Le Centime Volé

9 minutes de lecture

Une palpitante chronique, 100% véridique, au détour de laquelle Opale affronte de nouveau la menaçante société des chemins de fer français...

Avril 2016. Je termine mon année de Khâgne. Une semaine que j’enchaîne les épreuves de l’ENS, presque sans dormir. Je logeais chez ma sœur. Ou plutôt chez son ex et sa nouvelle compagne, qui eux-mêmes logeaient ma sœur. Du moins, jusqu’à ce qu'on se fasse mettre dehors pour une obscure histoire de KFC – et je vous la relaterais volontiers si seulement j’y avais compris quelque chose…

Cela fait donc cinq jours que ma sœur et moi dormons tête bêche sur le canapé de ma cousine, après avoir maté des films d’horreur jusqu’à 2h du matin. Une ambiance studieuse comme on en fait plus ! Vous sentez bien que ce concours me tient à cœur…

Une semaine que je me lève tous les jours pour affronter ma copie pendant quatre, cinq, six heures… Quelle riche idée j’ai eu de prendre la spé histoire-géo ! La seule où l’on n’a pas une mais deux épreuves de spé. Il n’y a donc plus que nous, le lundi après-midi de la deuxième semaine. Je sors de l’épreuve de carto vers 17h, peut-être trente. J’ai la tête grosse comme une pastèque, les neurones en compote. Je tiens à peine debout. J’appréhende de marcher jusqu’au bout de l’avenue, de prendre le métro jusqu’à la gare, le train jusqu’à chez mes parents… Je reste adossée à un piquet du préau. Je fais une pause. J’attends que Margaux sorte elle aussi de la salle pour faire le chemin avec elle, lui demander comment l’épreuve s’est passée. Je ne dirais pas qu’on est amies. Disons juste qu’on est dans la même galère.

•••••

## CONSIGNE 1
Dans le récit, quelle spécialité a été choisie pour le concours ?
Le récit et les enregistrements n'ont aucun lien entre eux.

•••••

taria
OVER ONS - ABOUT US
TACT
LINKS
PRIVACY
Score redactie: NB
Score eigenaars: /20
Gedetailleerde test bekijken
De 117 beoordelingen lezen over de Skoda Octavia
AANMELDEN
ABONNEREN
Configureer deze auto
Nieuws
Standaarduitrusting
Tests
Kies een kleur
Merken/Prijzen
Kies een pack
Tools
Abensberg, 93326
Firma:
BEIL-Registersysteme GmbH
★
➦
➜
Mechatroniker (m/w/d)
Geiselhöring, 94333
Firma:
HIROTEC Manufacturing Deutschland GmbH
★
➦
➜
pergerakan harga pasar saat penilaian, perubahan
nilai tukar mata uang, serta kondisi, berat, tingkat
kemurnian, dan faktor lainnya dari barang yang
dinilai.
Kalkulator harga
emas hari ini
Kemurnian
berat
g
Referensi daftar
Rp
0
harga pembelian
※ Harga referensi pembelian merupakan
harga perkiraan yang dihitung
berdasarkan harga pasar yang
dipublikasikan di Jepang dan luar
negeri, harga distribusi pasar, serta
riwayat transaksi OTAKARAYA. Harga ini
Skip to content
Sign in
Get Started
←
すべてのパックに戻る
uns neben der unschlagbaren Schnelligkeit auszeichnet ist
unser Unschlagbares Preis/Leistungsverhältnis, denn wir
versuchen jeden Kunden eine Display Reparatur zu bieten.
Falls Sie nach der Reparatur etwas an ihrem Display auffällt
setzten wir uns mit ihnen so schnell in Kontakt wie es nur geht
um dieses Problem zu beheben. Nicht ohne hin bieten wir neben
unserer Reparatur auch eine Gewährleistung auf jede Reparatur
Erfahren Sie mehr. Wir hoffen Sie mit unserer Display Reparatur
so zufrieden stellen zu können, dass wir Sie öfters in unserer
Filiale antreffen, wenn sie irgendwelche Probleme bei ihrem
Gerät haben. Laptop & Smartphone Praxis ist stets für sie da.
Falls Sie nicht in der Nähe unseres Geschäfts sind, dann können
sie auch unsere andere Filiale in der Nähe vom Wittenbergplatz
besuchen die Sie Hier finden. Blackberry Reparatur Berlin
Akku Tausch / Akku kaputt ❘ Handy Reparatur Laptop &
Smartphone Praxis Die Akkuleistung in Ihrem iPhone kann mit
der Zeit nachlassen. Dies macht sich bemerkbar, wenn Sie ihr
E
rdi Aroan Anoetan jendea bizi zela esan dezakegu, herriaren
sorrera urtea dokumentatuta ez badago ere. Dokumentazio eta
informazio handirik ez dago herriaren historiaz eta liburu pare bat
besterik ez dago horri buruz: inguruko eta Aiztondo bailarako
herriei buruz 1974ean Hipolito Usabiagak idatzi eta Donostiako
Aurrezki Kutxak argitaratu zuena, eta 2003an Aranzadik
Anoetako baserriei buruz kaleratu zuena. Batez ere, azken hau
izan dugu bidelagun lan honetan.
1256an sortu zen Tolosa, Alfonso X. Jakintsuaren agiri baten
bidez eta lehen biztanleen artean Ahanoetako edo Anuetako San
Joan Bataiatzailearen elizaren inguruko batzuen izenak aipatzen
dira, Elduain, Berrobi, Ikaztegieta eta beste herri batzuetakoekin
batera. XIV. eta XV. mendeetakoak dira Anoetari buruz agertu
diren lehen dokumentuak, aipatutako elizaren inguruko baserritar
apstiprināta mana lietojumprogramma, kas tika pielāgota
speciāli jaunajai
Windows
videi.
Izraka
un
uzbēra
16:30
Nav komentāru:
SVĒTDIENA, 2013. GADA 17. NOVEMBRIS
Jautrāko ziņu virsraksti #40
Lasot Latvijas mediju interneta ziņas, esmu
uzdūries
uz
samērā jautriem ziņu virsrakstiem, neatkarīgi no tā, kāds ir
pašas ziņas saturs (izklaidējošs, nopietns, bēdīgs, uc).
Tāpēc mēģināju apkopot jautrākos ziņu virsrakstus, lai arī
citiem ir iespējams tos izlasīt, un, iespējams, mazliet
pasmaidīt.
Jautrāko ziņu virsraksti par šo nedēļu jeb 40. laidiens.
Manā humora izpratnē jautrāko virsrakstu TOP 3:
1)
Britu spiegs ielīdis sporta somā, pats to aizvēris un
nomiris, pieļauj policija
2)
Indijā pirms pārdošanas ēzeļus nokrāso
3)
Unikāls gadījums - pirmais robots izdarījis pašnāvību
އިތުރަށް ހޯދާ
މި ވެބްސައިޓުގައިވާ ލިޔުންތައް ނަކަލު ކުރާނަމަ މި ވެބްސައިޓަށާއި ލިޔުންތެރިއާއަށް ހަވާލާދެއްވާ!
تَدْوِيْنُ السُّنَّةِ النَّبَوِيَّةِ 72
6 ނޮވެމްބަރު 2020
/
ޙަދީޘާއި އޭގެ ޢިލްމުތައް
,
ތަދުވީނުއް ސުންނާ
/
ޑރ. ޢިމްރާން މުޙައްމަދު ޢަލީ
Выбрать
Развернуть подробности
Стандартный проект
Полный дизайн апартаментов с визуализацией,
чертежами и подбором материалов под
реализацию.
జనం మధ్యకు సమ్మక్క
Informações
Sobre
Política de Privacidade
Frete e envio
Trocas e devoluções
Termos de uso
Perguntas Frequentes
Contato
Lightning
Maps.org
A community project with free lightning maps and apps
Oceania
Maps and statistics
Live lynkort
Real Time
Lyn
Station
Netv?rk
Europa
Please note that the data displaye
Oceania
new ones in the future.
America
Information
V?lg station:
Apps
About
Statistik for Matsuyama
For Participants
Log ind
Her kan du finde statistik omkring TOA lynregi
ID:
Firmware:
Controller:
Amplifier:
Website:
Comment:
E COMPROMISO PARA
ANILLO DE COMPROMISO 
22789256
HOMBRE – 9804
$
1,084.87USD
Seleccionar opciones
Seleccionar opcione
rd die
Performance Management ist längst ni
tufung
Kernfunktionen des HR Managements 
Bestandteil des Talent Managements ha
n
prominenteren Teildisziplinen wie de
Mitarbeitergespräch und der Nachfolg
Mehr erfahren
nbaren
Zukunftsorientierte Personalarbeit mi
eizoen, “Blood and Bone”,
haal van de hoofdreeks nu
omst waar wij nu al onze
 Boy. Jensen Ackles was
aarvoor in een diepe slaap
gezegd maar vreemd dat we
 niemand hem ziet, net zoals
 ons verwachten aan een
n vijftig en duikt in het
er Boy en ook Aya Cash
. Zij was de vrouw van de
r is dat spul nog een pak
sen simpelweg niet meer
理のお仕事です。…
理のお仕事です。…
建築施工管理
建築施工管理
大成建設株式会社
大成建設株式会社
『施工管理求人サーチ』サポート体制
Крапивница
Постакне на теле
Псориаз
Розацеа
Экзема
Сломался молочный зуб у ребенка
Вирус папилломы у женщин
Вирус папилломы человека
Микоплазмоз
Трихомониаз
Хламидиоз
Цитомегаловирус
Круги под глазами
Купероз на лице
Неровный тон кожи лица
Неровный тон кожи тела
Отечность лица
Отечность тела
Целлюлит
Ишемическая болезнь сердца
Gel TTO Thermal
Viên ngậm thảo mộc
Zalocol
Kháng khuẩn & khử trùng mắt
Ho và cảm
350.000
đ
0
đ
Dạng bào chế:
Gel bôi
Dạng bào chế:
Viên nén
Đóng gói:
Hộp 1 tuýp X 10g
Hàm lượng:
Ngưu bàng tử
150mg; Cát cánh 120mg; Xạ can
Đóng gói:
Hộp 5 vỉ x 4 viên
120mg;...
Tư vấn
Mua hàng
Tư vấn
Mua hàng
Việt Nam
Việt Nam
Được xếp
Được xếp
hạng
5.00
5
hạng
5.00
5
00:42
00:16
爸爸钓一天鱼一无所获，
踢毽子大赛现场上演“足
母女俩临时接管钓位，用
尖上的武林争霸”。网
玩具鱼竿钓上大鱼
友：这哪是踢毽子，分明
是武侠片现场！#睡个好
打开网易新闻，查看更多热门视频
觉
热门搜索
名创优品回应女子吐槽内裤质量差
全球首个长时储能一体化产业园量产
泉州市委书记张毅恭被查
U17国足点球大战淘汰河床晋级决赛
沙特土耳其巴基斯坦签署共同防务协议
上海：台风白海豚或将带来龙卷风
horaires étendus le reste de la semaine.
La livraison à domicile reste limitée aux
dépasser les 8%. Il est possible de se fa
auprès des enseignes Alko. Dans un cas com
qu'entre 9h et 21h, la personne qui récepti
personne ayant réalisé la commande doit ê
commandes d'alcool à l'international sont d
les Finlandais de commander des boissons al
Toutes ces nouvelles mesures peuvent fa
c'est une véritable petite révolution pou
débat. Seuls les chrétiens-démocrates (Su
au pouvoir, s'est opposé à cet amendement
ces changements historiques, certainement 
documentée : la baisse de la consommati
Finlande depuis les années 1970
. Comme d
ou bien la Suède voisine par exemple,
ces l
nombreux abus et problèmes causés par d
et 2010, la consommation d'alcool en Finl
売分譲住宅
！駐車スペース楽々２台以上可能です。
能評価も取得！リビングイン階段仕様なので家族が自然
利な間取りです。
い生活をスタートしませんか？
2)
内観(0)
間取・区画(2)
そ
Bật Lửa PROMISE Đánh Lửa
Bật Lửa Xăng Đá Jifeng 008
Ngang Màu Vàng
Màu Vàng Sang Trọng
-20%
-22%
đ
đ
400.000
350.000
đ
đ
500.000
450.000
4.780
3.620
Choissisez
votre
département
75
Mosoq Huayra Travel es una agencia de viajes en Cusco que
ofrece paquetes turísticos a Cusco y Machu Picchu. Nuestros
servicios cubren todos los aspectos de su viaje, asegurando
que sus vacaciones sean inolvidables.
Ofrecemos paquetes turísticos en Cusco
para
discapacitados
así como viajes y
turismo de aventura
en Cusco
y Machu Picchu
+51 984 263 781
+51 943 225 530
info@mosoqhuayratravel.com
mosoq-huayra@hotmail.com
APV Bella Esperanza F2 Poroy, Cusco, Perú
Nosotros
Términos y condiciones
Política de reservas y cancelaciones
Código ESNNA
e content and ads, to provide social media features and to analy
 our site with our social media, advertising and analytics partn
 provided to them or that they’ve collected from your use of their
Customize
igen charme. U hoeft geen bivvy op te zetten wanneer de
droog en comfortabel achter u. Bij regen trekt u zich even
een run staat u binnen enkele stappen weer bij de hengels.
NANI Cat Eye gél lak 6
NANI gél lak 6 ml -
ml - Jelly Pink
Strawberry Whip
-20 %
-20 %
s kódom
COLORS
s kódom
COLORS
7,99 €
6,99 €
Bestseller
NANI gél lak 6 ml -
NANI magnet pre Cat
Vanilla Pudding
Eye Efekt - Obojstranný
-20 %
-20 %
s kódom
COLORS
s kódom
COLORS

•••••

## CONSIGNE 2
Donnez, s'il vous plaît, sous forme de liste JSON de chaînes les lignes des enregistrements, du début jusqu'à la ligne contenant "Merken/Prijzen" incluse, à raison d'une chaîne par ligne et sans les lignes vides.

## RÉSULTAT 1
La spécialité histoire-géo.

## RÉSULTAT 2
[
  "taria",
  "OVER ONS - ABOUT US",
  "TACT",
  "LINKS",
  "PRIVACY",
  "Score redactie: NB",
  "Score eigenaars: /20",
  "Gedetailleerde test bekijken",
  "De 117 beoordelingen lezen over de Skoda Octavia",
  "AANMELDEN",
  "ABONNEREN",
  "Configureer deze auto",
  "Nieuws",
  "Standaarduitrusting",
  "Tests",
  "Kies een kleur",
  "Merken/Prijzen"
]